Target: Arizona and Utah Game and Fish Departments
Goal: Save the California condor from lead poisoning.
Lead ammunition used for hunting in Utah and Arizona has been poisoning the California condor. In recent months, seven of the eighty wild condors living in the Grand Canyon area have died; of those deaths, three have been directly linked, and the other four are suspected to be linked, to lead poisoning from ingestion of spent ammunition fragments. While voluntary efforts on the part of the respective Game and Fish Departments have reduced the use of lead ammunition, a small number of hunters are still using it. If voluntary efforts cannot protect North America’s largest land bird, regulation must be enforced banning the use of lead ammunition before it’s too late.
Since 1996, nearly half of the 166 condors reintroduced to Utah and Arizona have died or disappeared, leaving the condor the most endangered land bird in North America. While the condor’s decline has been linked to a number of factors including, low clutch size (number of young per nest), late age of sexual maturity, poaching, egg collecting, and power lines, the leading cause of death is lead poisoning. Lead poisoning begins in the nest with parents feeding their young fragments of ammunition that remain in the carcasses of dead game left behind. Currently an estimated 38 condors have died in the two states from lead poisoning, with more suspected. Each year, half of the condors in the Grand Canyon region are given lifesaving treatment. Tragically, this treatment could not save the female of Utah’s only breeding pair of condors. This tragedy could have been avoided if regulation was set up to ban lead ammunition on public hunting land.

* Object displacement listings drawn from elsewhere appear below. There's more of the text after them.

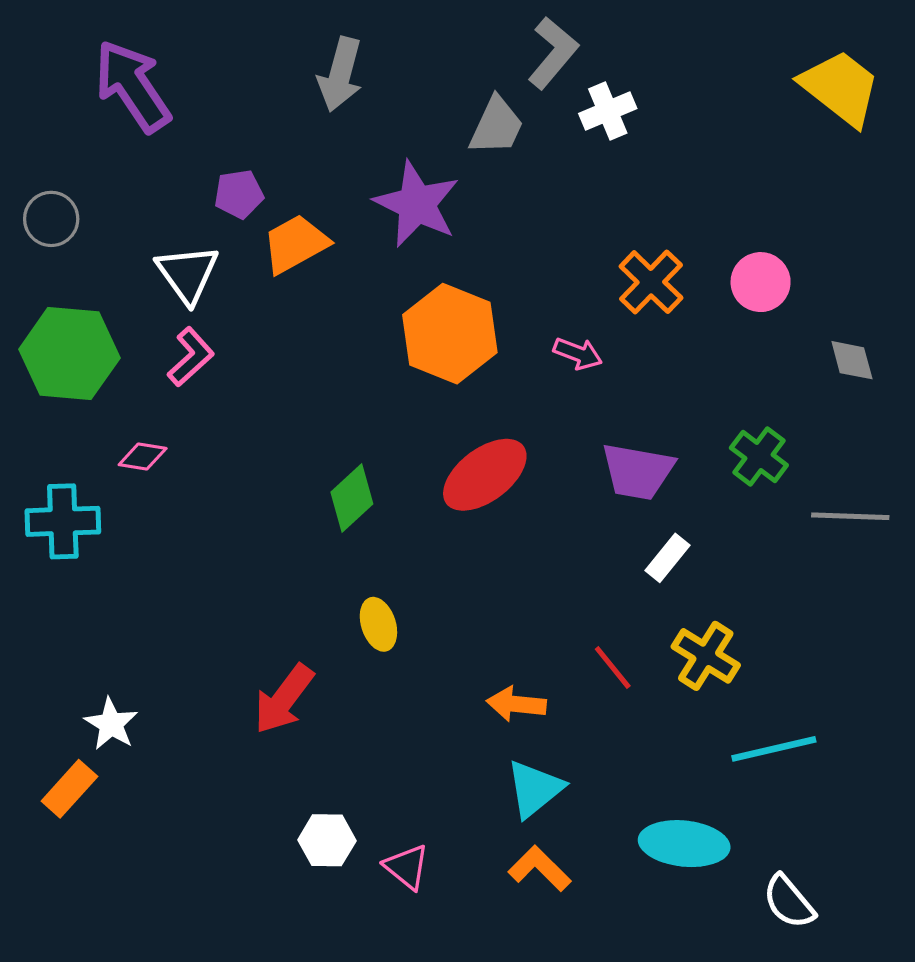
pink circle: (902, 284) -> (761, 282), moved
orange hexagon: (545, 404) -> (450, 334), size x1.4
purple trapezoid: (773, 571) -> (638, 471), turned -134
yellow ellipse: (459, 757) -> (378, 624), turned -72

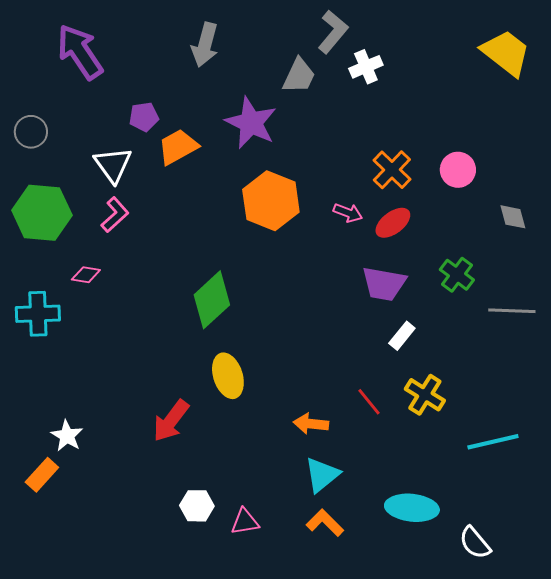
red ellipse: (485, 475) -> (393, 223), moved, size x0.7
green diamond: (352, 498) -> (212, 300), size x1.4
yellow ellipse: (378, 624) -> (228, 376), size x1.4
cyan line: (774, 749) -> (493, 442), moved
pink triangle: (407, 867) -> (245, 522), turned -48

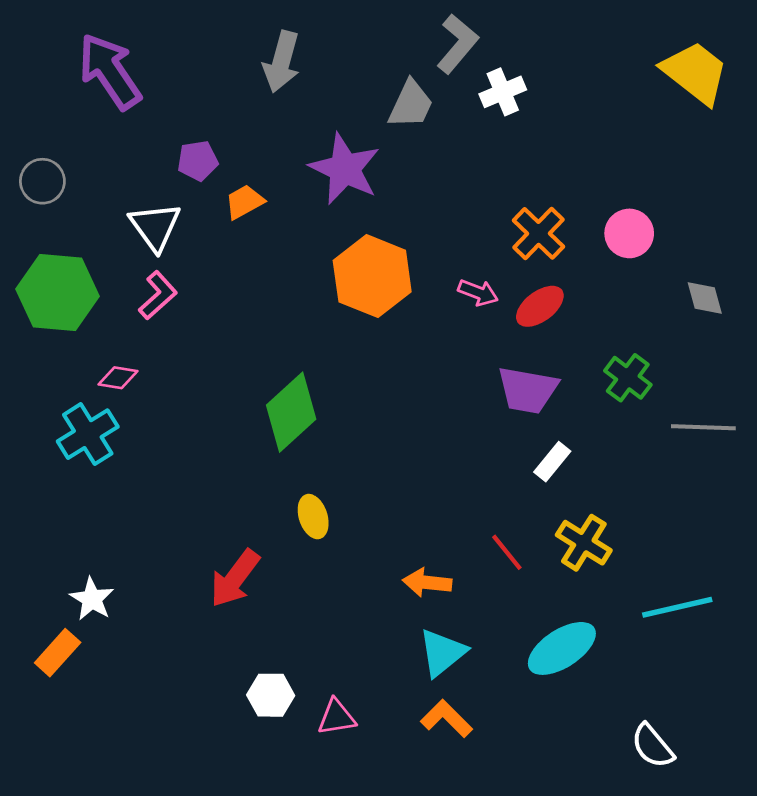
orange trapezoid: (178, 147) -> (244, 202), size x0.7
cyan cross: (38, 314) -> (88, 434), moved, turned -30
yellow ellipse: (228, 376) -> (313, 517), size x0.7
cyan ellipse: (412, 508) -> (562, 648), moved, turned -39

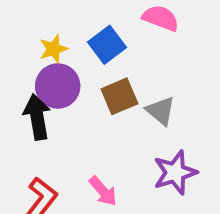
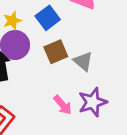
pink arrow: (103, 191) -> (63, 105), moved

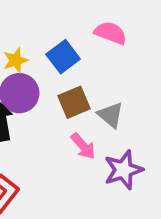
pink arrow: (63, 105) -> (83, 146), moved

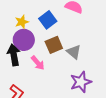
pink arrow: (83, 146) -> (38, 63), moved

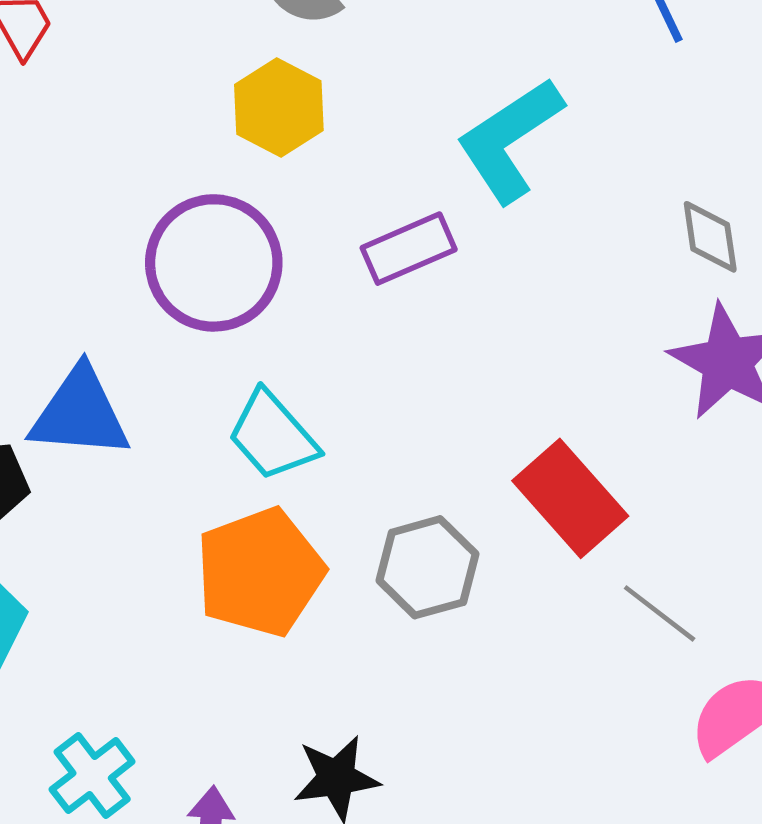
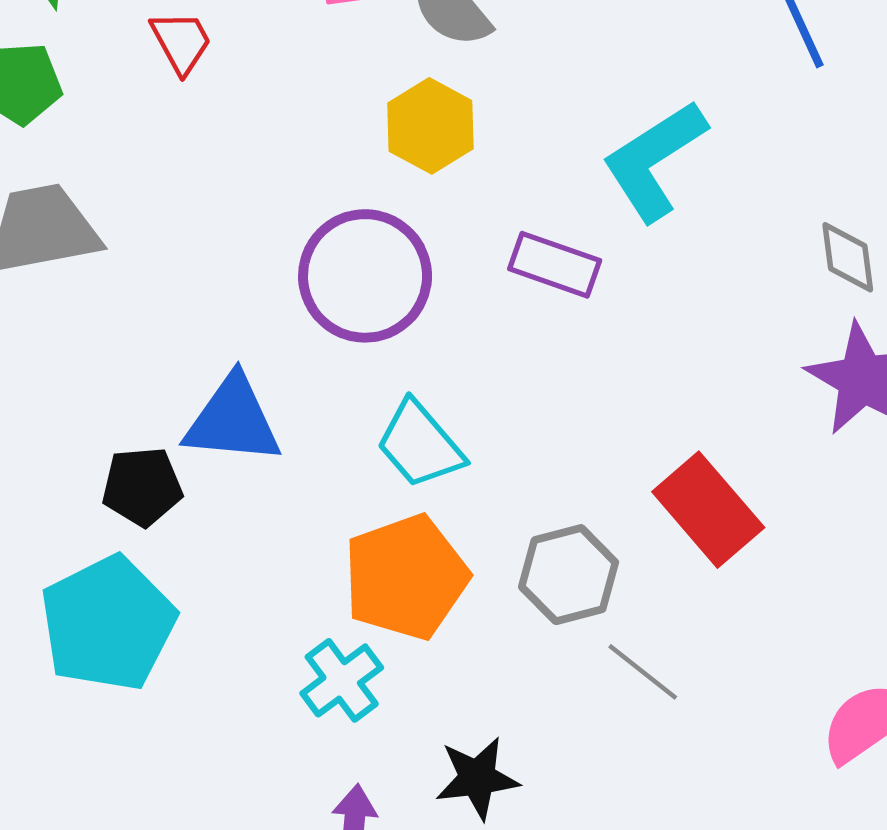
purple rectangle: (409, 249) -> (555, 265), turned 42
gray line: (660, 613) -> (643, 672), moved
cyan cross: (92, 776) -> (342, 680), moved

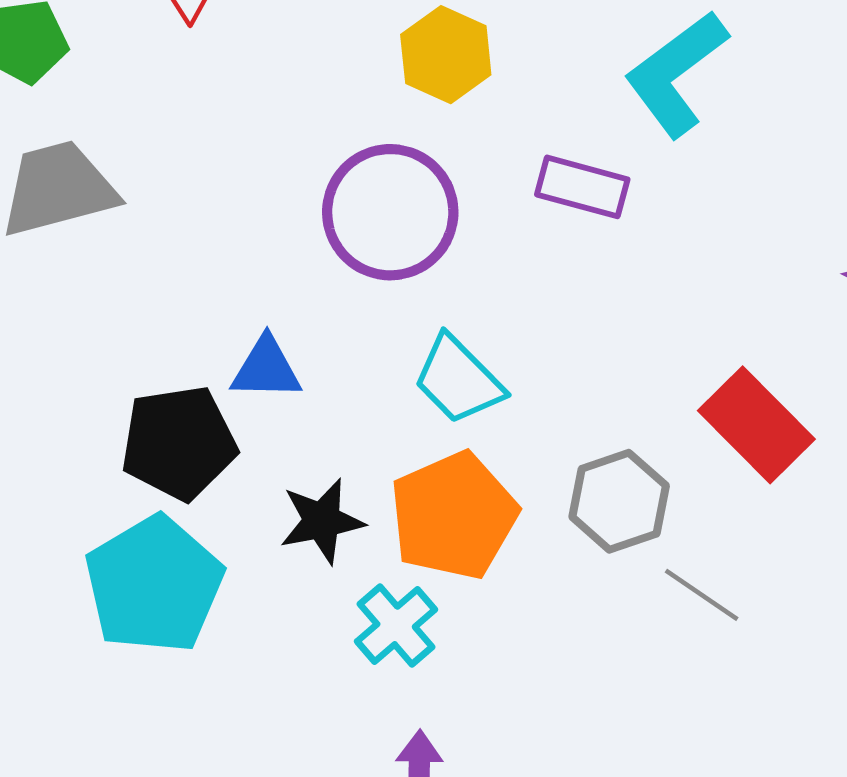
blue triangle: (233, 420) -> (266, 369), size x0.7
black pentagon: (142, 487) -> (179, 443), size x1.4
black star: (477, 778) -> (322, 521), moved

Currently, Arizona’s Game and Fish Department has a voluntary lead-reduction program which distributes lead-free ammunition to hunters for free. While many hunters make use of the free copper ammunition, a small group remains staunchly in favor of lead. In California where lead-free ammunition has been required for hunting in the condor’s range since 2008, there has been no decrease in game tags or hunting. There simply is no good reason to use lead ammunition. Since voluntary efforts to dispense with the use of lead ammunition have failed, Arizona and Utah must enact regulation to ban the use of lead ammunition. Sing the petition below to show your support for banning lead ammunition.
Dear Utah and Arizona Game and Fish Departments,
The use of lead ammunition for hunting in the Grand Canyon Region is having a serious negative impact on California condor populations. Of the 166 condors reintroduced to Arizona and Utah, nearly half have died or disappeared with lead poisoning suspected as the culprit. While attempts at voluntary programs such as free copper ammunition are commendable, they are not enough.
Recently, Utah’s only pair of breeding condors was separated by the death of the female bird. Again, the suspect is lead poisoning. Situations like this one have made the condor the most endangered bird in North America. The Grand Canyon must not become a graveyard for this majestic bird. Please take action to ban all lead ammunition for hunting.